American private university

Washington Technology University (WTU) was an American private university based in Bellevue, Washington. The school offered a bachelor's degree in information security targeted at local residents wanting to join the Seattle technology industry, and admitted its first class in January 2018. On October 22, 2021, the Washington Student Achievement Council denied Washington Technology University's (WTU) application for renewal of authorization to operate in Washington. WTU had been authorized to operate in Washington State since 2017, and offered one degree program at its campus in Bellevue, Washington. The school officially shut down July 29, 2022.

WTU may provide a teach-out of its currently enrolled students until those students complete their degree requirements but is not permitted to recruit or enroll new students. WTU indicated that it intends to appeal the denial of its application for renewal of authorization.

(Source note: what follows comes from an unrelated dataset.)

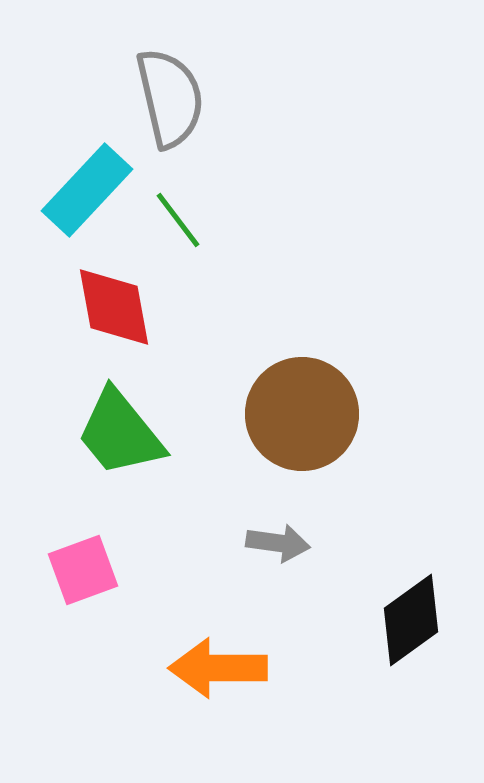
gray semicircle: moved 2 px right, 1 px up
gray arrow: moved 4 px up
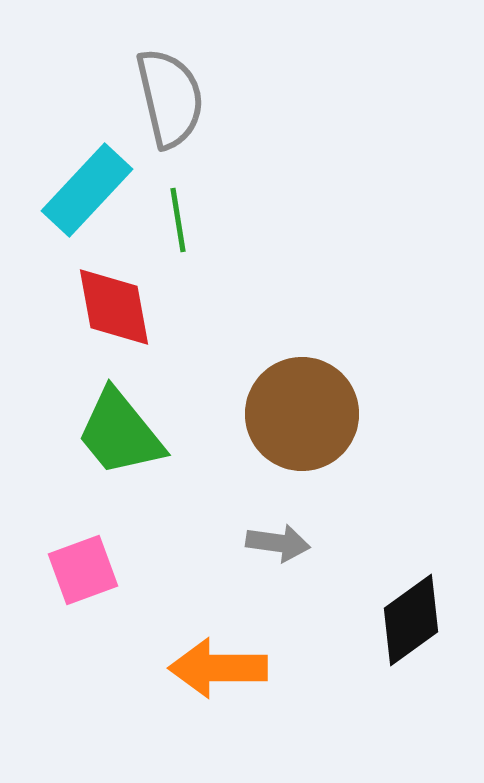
green line: rotated 28 degrees clockwise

== Proposed branch campus ==
Beginning in August 2017, several months before the main campus opened to students, WTU was in discussions with landowners around North Bend to open a branch campus on part of the site of the former Mountain Meadows Farm. The campus would be combined with returning the farm to full agricultural production and would offer courses in technology as well as programs in agricultural science, viticulture, and hotel management. At a meeting about the project local residents expressed concerns such as increased traffic and load on sewer systems, with some aggressively opposing the project.